Mehr als 70 Prozent der Befragten sagen: Falls die Steuer kommt, legen sie die Kosten ganz oder teilweise auf die Kunden um. Mehrfach verwendbare oder andere Verpackungen sehen viele Unternehmen nicht als Alternative, weil die Kunden dies nicht wollten (79 Prozent) – oder der Verkauf sich dann nicht mehr lohne (55 Prozent). Fast 25 Prozent planen bei Einführung der Steuer eine Einschränkung des Angebots oder sogar mit dem Take-away ganz aufzuhören. Weitere knapp 30 Prozent denken zumindest darüber nach.

Entsprechend erwarten 28 Prozent aller Befragten, dass die Steuer das Pausenangebot in den Innenstädten für Pendler, Schüler und Azubis reduzieren würde. Das sei entgegen der Behauptung der Kommunen nicht verursachergerecht, sondern belaste diejenigen mit kleinem Geldbeutel und Arbeitsplatz ohne Kantine.

Zweifel an der Wirksamkeit der Steuer

Viele Betriebe sind skeptisch, ob die Verpackungssteuer das Ziel erreicht, weniger Müll zu produzieren. Selbst von denen, die nicht direkt betroffen sind, glaubt nur etwas mehr als die Hälfte daran – zumal die Satzungen keine Zweckbindung für Abfallentsorgung vorsehen. Finanziell könnte es zumindest für die Kommunen ein Plus bringen: Fast 40 Prozent der Befragten rechnen mit höheren Nettoeinnahmen – trotz der zusätzlichen Kosten. „Allerdings hat hier keiner die volkwirtschaftliche Brille aufgesetzt, denn die Bürokratiekosten für die Unternehmen werden nicht einkalkuliert“, sagt Herre.
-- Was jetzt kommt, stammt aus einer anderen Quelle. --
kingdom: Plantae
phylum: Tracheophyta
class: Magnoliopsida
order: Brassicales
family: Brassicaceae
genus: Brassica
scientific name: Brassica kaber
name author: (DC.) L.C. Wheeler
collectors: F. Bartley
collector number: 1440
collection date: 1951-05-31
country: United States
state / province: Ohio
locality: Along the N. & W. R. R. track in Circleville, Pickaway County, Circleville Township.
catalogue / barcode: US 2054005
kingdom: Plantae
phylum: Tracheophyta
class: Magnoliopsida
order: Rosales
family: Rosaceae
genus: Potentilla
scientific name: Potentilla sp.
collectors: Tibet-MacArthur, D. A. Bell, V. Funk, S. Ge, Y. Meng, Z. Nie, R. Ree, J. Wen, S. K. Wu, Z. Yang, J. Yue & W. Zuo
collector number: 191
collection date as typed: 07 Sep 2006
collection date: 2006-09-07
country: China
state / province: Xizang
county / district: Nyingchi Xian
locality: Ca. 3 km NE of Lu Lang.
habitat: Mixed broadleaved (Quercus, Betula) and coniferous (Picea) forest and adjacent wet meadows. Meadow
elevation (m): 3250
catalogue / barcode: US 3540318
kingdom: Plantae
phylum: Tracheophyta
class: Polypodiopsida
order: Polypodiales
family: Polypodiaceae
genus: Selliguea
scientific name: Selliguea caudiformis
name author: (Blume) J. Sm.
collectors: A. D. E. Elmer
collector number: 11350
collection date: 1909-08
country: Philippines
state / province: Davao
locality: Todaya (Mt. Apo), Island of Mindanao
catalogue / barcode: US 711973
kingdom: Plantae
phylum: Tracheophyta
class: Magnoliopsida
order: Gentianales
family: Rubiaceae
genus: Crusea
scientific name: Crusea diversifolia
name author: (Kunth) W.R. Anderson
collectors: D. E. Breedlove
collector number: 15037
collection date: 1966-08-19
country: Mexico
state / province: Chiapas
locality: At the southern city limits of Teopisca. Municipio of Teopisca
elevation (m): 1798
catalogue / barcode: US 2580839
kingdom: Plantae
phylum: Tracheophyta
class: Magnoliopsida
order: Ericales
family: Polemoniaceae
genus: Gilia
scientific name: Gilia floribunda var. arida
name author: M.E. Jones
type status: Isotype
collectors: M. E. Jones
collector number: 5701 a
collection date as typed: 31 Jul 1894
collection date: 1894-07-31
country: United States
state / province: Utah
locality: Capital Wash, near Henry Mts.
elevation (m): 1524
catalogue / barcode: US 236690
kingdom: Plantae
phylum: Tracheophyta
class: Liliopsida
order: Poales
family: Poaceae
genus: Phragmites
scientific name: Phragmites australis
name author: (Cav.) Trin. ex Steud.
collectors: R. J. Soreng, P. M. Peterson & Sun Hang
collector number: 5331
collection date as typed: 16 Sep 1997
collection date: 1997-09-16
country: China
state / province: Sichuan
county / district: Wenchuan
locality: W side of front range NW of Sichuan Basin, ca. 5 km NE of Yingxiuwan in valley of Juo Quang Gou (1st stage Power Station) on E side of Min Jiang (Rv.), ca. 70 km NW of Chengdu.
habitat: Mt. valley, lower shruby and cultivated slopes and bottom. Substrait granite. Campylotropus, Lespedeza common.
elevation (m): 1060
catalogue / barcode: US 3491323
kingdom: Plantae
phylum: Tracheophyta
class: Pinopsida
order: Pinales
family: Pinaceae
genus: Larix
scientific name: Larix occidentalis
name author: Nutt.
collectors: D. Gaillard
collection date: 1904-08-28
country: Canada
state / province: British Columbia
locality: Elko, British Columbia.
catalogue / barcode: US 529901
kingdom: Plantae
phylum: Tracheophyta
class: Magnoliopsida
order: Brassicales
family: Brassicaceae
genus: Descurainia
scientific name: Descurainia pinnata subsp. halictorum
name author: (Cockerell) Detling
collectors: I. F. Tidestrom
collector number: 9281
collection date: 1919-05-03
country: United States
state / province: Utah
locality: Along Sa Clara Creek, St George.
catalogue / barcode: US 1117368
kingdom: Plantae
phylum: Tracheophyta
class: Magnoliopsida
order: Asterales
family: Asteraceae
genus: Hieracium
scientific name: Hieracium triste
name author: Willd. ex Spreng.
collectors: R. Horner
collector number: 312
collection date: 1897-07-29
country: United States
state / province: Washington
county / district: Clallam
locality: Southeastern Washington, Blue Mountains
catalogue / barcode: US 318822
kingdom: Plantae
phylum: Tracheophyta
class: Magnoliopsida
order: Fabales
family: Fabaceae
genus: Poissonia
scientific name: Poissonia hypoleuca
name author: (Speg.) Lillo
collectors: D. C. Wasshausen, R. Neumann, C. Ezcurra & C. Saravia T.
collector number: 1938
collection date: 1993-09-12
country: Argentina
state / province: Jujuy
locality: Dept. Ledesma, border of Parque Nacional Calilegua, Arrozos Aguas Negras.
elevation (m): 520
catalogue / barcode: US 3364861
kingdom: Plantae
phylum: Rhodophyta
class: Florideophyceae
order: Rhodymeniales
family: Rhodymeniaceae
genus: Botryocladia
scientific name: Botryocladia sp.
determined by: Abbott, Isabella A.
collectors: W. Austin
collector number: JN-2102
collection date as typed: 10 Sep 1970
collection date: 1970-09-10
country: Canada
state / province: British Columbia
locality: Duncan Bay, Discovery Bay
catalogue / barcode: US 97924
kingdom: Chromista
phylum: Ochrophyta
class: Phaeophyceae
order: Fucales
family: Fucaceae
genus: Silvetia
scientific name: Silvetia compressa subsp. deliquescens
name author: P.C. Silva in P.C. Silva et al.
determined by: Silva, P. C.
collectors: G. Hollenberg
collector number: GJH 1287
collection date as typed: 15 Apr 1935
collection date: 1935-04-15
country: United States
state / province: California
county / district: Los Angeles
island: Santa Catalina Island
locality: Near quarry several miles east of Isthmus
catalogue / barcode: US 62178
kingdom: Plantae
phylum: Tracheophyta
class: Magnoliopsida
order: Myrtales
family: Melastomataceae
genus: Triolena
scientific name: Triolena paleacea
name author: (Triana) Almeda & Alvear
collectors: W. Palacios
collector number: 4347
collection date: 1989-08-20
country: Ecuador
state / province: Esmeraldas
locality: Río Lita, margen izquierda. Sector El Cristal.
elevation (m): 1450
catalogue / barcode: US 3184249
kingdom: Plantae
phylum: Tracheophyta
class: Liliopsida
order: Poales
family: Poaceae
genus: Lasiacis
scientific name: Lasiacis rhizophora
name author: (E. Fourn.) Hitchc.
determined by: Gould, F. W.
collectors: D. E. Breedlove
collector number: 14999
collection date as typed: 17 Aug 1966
Das Einwegkunststofffondsgesetz (EWKFondsG) ist seit dem 1. Januar 2025 in Kraft und sieht eine Finanzierungsverpflichtung für Hersteller und Inverkehrbringer von Einwegkunststoffen vor. Diese Regelung verlangt, dass Unternehmen, die Einwegkunststoffprodukte wie Verpackungen in Verkehr bringen, in einen Fonds einzahlen. Die eingenommenen Mittel werden unter anderem den Kommunen zugutekommen, die diese Gelder für Maßnahmen zur Abfallvermeidung und -entsorgung verwenden können.

Neben diesem gilt nach wie vor das deutsche Verpackungsgesetz, dass ergänzend auch für die Inverkehrbringer von sogenannten Serviceverpackungen und Verbrauchsverpackungen eine kostenpflichtige Lizensierung bei einem Dualen System fordert.